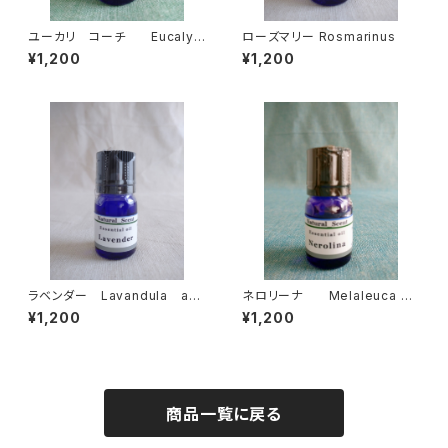
ユーカリ コーチ Eucalyp
ローズマリー Rosmarinus
tus kochii
¥1,200
¥1,200
ラベンダー Lavandula ang
ネロリーナ Melaleuca qu
ustifolia
inquinervia
¥1,200
¥1,200
商品一覧に戻る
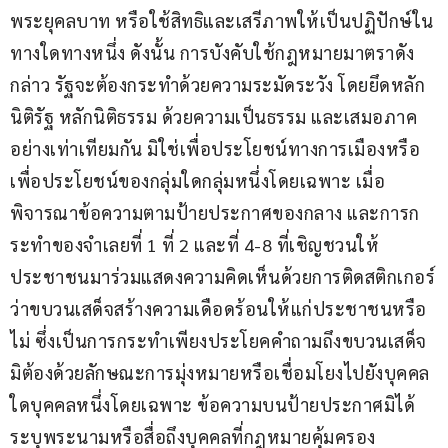
พระยุคลบาท หรือใช้สิทธิและเสรีภาพให้เป็นปฏิปักษ์ใน
ทางใดทางหนึ่ง ดังนั้น การบังคับใช้กฎหมายมาตราดัง
กล่าว รัฐจะต้องกระทำด้วยความระมัดระวัง โดยยึดหลัก
นิติรัฐ หลักนิติธรรม ด้วยความเป็นธรรม และเสมอภาค
อย่างเท่าเทียมกัน มิใช่เพื่อประโยชน์ทางการเมืองหรือ
เพื่อประโยชน์ของกลุ่มใดกลุ่มหนึ่งโดยเฉพาะ เมื่อ
พิจารณาข้อความตามป้ายประกาศของกลาง และการก
ระทำของจำเลยที่ 1 ที่ 2 และที่ 4-8 ที่เชิญชวนให้
ประชาชนมาร่วมแสดงความคิดเห็นด้วยการติดสติกเกอร์
ว่าขบวนเสด็จสร้างความเดือดร้อนให้แก่ประชาชนหรือ
ไม่ ซึ่งเป็นการกระทำเพียงประโยคคำถามถึงขบวนเสด็จ 
มิต้องด้วยลักษณะการมุ่งหมายหรือเชื่อมโยงไปยังบุคคล
ใดบุคคลหนึ่งโดยเฉพาะ ข้อความบนป้ายประกาศมิได้
ระบุพระนามหรือสื่อถึงบุคคลที่กฎหมายคุ้มครอง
• • • • • • •
• [WORK ITEM] Go through the entries above and copy each line holding the string "อประโยชน".

• [RESPONSE FOR THIS EXERCISE]
อย่างเท่าเทียมกัน มิใช่เพื่อประโยชน์ทางการเมืองหรือ
เพื่อประโยชน์ของกลุ่มใดกลุ่มหนึ่งโดยเฉพาะ เมื่อ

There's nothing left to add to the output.